Quickly, though, the Butler players adapted. They admired that their new coach — old coach, really, because they already knew him for a year — had had success as a head coach before. They'd been through transitions before and would get through another, from Brad Stevens to Miller to Holtmann, from the Horizon League to the Atlantic 10 to the Big East. Holtmann says recruiting hasn't suffered, despite the uncertainty that comes along with his interim label.

"I try not to think too long-term about the implications of everything because that puts too much pressure on our staff," he says.

"I do feel like a huge responsibility to be a very good steward of the program right now. I feel that sense of responsibility because I'm close with guys who coached here in the past. I'm close with guys who played here. I feel an obligation to them to do it as well as we can and hopefully make them proud. That's probably my strongest feeling. To think too much more long-term, it'd be too pressure-packed. I'm not saying I won't go down that road at times, but I try not to."

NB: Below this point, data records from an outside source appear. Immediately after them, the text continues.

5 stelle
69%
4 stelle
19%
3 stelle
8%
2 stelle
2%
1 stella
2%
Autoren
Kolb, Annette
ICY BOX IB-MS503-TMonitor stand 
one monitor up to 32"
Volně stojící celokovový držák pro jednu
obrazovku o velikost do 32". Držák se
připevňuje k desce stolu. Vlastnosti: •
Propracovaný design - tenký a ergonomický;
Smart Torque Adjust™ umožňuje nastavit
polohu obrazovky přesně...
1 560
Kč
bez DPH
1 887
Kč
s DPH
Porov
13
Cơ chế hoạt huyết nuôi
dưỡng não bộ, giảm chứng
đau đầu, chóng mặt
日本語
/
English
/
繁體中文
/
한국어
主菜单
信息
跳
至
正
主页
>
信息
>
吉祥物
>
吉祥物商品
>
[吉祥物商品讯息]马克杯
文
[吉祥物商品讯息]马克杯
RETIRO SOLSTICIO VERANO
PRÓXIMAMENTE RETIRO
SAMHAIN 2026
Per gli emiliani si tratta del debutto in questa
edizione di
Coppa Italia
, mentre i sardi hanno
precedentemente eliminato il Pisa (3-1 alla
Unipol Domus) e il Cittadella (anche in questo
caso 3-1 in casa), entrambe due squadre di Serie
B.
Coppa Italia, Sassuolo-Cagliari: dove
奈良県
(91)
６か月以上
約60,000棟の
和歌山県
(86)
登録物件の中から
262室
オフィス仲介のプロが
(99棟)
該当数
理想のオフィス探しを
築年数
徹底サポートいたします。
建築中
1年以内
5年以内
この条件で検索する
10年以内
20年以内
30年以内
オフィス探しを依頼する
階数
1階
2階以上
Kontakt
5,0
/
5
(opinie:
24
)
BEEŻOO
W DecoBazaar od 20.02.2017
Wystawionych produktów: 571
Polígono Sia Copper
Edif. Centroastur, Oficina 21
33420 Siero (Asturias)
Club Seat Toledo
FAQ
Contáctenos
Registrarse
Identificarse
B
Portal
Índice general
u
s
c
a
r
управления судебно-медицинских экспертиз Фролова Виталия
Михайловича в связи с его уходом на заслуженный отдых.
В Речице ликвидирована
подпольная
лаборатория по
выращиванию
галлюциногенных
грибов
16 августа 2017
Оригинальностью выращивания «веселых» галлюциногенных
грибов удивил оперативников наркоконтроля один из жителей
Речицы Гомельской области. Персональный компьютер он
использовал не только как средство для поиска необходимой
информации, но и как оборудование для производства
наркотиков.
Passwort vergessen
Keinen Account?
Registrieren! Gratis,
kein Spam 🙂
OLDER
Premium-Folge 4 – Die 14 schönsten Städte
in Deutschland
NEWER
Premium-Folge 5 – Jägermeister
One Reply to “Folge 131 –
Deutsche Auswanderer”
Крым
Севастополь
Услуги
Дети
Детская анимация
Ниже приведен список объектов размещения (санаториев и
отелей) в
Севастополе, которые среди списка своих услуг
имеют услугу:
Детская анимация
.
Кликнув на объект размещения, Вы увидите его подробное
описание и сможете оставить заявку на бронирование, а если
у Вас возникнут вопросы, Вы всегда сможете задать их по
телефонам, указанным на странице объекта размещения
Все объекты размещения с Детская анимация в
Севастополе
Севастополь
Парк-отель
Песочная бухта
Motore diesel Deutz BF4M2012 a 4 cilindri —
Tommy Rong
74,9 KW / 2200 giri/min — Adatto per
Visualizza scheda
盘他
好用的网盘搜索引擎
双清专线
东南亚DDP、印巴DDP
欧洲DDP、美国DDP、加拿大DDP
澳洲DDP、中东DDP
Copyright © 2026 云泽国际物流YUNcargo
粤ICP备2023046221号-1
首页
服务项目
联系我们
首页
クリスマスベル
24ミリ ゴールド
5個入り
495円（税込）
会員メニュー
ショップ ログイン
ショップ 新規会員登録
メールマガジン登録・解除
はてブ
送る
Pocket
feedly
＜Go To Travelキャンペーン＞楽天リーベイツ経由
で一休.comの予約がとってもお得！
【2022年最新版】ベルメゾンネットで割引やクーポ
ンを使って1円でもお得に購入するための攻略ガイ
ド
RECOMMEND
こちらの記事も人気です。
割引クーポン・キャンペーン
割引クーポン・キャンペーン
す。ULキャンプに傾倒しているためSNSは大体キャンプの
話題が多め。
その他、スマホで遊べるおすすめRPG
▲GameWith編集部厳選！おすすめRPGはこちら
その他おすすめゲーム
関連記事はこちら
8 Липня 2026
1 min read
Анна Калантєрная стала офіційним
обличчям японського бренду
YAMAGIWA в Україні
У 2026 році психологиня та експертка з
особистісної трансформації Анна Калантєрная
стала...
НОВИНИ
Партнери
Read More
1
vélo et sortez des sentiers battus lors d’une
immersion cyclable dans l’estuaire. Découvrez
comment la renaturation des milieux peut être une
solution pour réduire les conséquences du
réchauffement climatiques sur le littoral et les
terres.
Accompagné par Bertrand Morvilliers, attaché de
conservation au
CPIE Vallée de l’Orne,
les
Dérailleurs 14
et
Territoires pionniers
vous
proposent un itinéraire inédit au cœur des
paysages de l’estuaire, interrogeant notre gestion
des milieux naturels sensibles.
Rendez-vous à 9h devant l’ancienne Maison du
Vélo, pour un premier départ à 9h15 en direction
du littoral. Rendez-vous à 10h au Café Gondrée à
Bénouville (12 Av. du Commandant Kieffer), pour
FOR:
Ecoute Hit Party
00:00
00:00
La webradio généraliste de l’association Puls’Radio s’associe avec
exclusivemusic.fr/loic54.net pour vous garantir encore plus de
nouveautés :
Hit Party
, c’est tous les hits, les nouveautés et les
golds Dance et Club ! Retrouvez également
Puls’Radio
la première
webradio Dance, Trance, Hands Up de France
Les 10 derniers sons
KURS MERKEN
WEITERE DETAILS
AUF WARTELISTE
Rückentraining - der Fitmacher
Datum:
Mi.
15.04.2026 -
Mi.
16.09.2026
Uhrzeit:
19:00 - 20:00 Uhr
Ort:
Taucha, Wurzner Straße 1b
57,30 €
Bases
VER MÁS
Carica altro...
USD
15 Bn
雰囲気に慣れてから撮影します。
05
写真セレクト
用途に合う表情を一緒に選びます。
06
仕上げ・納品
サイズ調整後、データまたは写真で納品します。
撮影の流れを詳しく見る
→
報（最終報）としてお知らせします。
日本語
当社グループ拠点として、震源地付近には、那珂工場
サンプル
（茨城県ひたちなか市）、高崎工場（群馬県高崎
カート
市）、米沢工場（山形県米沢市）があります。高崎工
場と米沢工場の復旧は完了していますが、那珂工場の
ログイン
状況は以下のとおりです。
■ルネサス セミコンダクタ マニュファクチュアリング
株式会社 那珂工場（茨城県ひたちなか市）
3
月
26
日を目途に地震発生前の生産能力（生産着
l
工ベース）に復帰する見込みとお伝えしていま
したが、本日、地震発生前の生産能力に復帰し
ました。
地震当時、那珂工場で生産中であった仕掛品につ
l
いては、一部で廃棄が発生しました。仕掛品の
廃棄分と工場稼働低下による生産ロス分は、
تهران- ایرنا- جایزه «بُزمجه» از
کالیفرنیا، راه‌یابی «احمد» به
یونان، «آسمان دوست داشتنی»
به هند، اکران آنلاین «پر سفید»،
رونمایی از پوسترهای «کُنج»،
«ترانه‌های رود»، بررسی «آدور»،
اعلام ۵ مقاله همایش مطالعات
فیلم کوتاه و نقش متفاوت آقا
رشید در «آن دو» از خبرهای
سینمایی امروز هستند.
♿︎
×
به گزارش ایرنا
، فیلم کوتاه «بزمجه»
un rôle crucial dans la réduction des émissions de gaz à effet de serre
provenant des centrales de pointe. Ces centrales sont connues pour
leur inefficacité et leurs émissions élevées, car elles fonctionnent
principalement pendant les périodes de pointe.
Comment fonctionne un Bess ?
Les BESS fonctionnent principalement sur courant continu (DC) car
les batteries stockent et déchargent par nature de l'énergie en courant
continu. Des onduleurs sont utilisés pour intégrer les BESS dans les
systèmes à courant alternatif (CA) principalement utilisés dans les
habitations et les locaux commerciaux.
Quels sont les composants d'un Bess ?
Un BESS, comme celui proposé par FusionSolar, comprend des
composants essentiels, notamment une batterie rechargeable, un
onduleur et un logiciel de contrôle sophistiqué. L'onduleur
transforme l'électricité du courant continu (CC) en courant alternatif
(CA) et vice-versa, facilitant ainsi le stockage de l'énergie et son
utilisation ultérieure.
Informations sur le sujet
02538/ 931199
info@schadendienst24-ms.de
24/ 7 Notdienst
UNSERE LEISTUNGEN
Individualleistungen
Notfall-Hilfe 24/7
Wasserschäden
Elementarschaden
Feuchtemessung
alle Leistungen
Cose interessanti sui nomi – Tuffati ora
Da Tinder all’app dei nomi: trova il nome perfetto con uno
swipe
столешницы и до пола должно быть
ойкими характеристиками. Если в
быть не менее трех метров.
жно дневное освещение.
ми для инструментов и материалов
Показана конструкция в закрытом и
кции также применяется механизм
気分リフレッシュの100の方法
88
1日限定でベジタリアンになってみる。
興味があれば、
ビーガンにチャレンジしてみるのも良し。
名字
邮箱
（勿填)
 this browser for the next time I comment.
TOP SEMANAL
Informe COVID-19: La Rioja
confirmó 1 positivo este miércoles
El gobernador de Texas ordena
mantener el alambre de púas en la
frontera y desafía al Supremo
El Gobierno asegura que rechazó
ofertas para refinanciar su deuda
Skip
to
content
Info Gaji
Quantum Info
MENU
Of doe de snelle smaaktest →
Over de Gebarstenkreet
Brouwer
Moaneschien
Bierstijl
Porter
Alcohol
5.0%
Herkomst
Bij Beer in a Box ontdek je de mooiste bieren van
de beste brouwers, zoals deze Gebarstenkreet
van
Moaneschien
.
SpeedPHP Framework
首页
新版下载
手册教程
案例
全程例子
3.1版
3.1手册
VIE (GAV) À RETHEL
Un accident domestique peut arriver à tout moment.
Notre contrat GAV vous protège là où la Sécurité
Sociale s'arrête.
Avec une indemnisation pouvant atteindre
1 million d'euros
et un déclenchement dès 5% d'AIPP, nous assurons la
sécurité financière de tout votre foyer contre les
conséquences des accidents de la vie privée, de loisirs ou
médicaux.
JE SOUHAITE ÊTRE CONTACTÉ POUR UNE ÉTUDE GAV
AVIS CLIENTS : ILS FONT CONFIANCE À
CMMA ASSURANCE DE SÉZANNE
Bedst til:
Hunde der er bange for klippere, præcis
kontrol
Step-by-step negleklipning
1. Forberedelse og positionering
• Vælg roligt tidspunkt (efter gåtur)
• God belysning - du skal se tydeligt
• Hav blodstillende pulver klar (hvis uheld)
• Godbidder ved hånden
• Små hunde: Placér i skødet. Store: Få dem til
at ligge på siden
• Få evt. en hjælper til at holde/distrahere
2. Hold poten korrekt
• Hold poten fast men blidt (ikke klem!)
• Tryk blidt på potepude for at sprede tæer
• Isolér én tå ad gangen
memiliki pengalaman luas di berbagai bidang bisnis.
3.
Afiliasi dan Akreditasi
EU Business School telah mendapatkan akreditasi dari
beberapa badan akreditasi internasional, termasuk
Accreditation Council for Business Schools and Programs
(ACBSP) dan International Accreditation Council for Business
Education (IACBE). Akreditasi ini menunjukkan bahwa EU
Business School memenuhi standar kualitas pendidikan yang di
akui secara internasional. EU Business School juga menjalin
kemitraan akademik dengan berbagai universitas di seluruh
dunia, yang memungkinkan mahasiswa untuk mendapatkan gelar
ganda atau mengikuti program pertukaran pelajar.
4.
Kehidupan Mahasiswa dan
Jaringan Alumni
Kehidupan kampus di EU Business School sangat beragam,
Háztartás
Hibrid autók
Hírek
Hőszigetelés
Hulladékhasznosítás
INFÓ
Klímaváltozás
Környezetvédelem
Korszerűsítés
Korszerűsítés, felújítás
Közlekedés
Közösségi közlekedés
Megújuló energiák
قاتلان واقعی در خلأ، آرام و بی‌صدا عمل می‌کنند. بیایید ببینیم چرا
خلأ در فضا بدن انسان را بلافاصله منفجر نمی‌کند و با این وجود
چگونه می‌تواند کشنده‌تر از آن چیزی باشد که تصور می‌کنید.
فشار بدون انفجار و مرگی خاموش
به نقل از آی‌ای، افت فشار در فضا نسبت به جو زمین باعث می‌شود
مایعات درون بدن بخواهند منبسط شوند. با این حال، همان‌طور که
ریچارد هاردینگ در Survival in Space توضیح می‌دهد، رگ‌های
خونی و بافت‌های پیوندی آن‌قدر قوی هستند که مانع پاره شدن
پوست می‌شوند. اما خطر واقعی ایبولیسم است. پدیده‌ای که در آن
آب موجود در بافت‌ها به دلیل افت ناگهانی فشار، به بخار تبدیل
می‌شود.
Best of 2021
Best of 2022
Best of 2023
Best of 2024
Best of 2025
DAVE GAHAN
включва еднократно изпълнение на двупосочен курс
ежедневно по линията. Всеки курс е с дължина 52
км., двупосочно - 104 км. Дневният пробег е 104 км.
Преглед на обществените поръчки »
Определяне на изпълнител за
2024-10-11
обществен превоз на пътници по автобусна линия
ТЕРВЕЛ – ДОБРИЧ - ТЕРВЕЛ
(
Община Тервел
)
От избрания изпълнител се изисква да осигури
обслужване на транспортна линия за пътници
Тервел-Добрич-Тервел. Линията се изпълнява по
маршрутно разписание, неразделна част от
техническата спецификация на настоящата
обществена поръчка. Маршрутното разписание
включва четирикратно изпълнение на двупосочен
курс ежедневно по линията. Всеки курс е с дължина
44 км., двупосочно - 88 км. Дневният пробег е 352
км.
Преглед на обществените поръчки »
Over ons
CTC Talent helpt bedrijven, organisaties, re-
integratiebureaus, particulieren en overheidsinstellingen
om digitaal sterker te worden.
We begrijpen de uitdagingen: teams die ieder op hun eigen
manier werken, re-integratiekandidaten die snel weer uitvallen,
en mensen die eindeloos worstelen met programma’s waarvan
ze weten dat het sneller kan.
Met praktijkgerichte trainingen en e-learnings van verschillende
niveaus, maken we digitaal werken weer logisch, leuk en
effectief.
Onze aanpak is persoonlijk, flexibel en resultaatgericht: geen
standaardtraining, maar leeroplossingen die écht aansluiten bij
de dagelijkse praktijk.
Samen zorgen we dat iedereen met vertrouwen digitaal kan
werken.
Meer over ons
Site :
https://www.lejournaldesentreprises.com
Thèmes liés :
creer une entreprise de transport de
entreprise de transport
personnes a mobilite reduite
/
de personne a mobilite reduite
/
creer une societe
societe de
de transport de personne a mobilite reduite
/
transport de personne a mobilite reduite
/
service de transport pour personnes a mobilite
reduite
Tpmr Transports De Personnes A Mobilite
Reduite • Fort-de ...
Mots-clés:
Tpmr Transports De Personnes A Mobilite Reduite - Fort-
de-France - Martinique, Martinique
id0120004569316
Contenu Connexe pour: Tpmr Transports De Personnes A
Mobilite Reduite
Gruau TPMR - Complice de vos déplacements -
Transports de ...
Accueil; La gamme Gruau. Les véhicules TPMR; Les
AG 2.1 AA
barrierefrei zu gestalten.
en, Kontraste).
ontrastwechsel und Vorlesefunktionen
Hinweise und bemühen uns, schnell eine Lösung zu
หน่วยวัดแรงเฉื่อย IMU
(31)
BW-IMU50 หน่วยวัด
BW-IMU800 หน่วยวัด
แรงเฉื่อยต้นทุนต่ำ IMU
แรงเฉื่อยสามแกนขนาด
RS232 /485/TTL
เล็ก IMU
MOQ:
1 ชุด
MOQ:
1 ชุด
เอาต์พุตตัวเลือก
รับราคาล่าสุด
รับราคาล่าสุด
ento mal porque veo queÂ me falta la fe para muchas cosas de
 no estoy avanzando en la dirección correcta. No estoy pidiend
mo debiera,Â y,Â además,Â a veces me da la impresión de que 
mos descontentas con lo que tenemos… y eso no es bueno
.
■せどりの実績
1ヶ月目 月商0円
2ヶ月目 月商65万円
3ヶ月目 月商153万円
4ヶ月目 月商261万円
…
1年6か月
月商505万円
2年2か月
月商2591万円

Basketball-wise, there were small tweaks. During the team's first few practices this fall, he and the staff filmed players' reactions to bad calls and turnovers.

"You don't realize it as a player, 'Hey, you kind of hang your head a bit, you kind of get mad,' " Barlow says. By practice 5, 6, 7, you have guys picking each other up. 'Let's move on. Dont worry about that.' That's something I'd never thought of until he showed it to us. Then it's like, 'Hey, that's really good.' You can show your players instead of telling them, stop reacting that way, stop pouting."

Butler Bulldogs interim head coach Chris Holtmann filmed his players' reactions after turnovers and showed them the film.

The Bulldogs bought in, and are now off to a surprising 8-1 start, which includes a win against then-No. 6 North Carolina in the Bahamas. That's no shock to those who know Holtmann and his coaching best. Burch says he saw the roots of that upset back in the Gardner-Webb days, when Holtmann's teams would hang tough in guarantee games against high-major programs. Radebaugh saw a lot of similarities, as he watched that game with his players on a bus on their way to a Thanksgiving tournament game.

"It was a lot of fun watching Butler play because it looked like the old Gardner-Webb teams," Radebaugh says. "The hallmark of Chris's teams was their physical and mental toughness. Butler exhibited tremendous physical and mental toughness against a talented North Carolina team. The second thing we quickly noticed was how well they executed. Butler executed its game plan perfectly.

"The third thing that was very familiar was Chris's calmness on the sideline. As usual, Chris was very poised. He's a great tactician because he's able to keep himself poised. That's something that not all coaches can do.

"It's a lot of fun for us in the Big South to see one of our guys who came through the Big South be successful at that high-major level. … I'm really happy for him and really proud of him."